Due to the furor, Holdsworth wrote a new post on Dec. 1 titled “Statement Regarding Prayers for Prince George.” In it, he apologizes for any harm he may have caused the Royal Family, but decries how his original point was lost. He writes:
I could spend the next few weeks defending that post and keep reminding people what it was originally about. However, it seems to me that isn’t likely to be fruitful. The ironic comment that I made quite a while ago could be seen as hurtful to members of the Royal Family, a group of people whom I actually rather admire.
I’m sorry that something that I wrote has been interpreted in the way that it has. It was not my intention to cause hurt and I regret that this has led to the current focus on Prince George.
The issues about the church and its capacity to welcome same-sex couples who want to be married remain important. However, I won’t be part of a media circus that puts further pressure on members of the Royal Family. They need peace and young members of the Royal Family need privacy too.

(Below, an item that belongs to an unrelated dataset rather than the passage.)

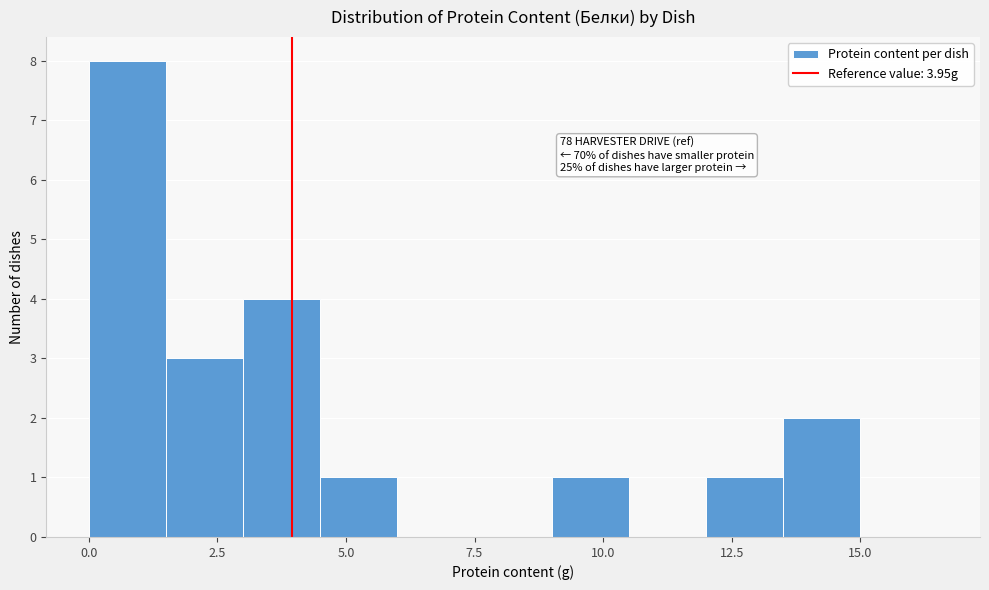

Around what value on the x-axis is the tallest bar? Give the approximate position of its centre, as read against the axis.

1.0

Sadly, this has now become a story entirely about Prince George. I’ve had countless invitations to appear in the press and media over the next week. I’ve refused them all and will continue to do so. I have found most of the invitations rather tasteless – as though media organisations actually wanted to have a prolonged conversation about a small boy rather than discuss the issues of justice and fairness that I was trying to raise. We’ve seen media frenzies around the Royal Family before. No doubt we will see them again. I’m sorry that I inadvertently provoked this one by something I wrote some time ago.